We put our faith in the signage, allowing it to guide us through misty trails on a loop that leads us down a series of steep switchbacks, back into the fog, and ultimately back to a still drizzly Trient. It takes a while for me to realize that the constant clang of cowbells I’ve been hearing all day is actually coming from the cows, not some trail-side spectator a bit premature with his UTMB enthusiasm.
On day three the skies break and the sun rises, its rays adding warmth to a chilly morning. We pick up Gary’s Aussie friend Gretel and proceed beyond Les Contamines (mile 19) to the Notre Dame de la Gorge chapel in an attempt to catch a glimpse of the route’s longest climb, the Col du Bonhomme. I exercise tremendous restraint opting for a “strong hike” to Refuge Balme rather than a careless romp like both days prior. My quadriceps applaud this decision.
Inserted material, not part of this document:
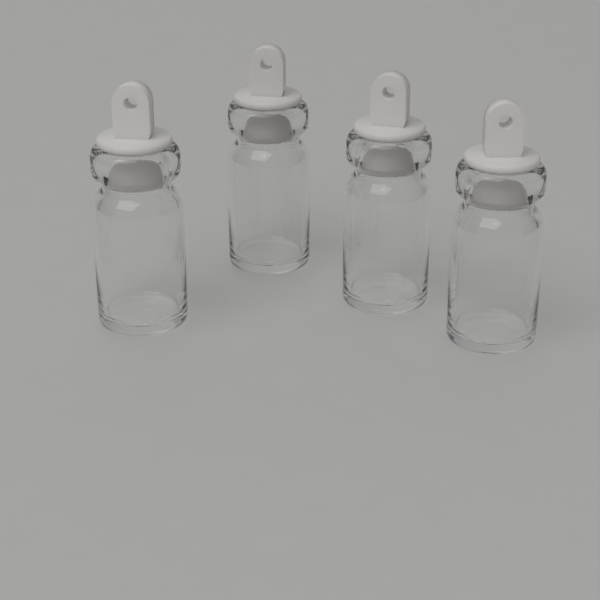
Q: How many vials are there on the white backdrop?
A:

The climb begins in St. Gervais (mile 13) immediately following the initial descent from Delevret, but tops out some 14 miles later after climbing nearly 6,000 vertical feet. Again, I find the non-technical surface of the trail a pleasant surprise having trained on such brutal scree back home. From our turnaround at Refuge Balme, Gary and I return to a trail-side chalet a mile down where we join Gretel for cafe noire, some conversation and a quick bask in the sun.
With France and Switzerland fresh in our minds, we rally a crew for one final mission: a voyage through the Mont Blanc tunnel to Courmayeur for a glimpse of the Italian side of things. This time with a Kiwi named Callum (introduced to us through Gretel) and some guy named Mike Foote, the four of us split the 51 Euro toll and take the 12 km journey through the mountain.
When we emerged on the self-proclaimed “sunny side” of Mont Bianco (no French over here) we stop for espresso, admire the steep drop and climb we’ll encounter as we pass through Courmayeur, then proceed up the Val Ferret toward Arnuva to ogle the Gran Col Ferret, the highest point on the entire UTMB route.
Being a weasel, I immediately feel at home in Val Ferret. The sights prove gorgeous, the weather cooperative and the Italians gregarious. After a few photos from the Refuge Elena, we temper our enthusiasm and jog back to the car, like tapering runners ought to.
There are segments of the UTMB course I will see in daylight, and others that will be hidden by the dark of night. Though in reality my reconnaissance covered just a small fraction of the full route, I feel much more confident about my capability of completing (and possibly performing well at) this race than I did upon arrival. Time well spent.
The final variable is weather. In four days we experienced a mixed bag — sunny and gorgeous half the time, rainy and miserable the rest. While the current forecast appears promising, I refuse to expect good weather until I’m actually out on the course enjoying it. Thus my strategy hasn’t changed; I intend to run carefully and conservatively like a good weasel should.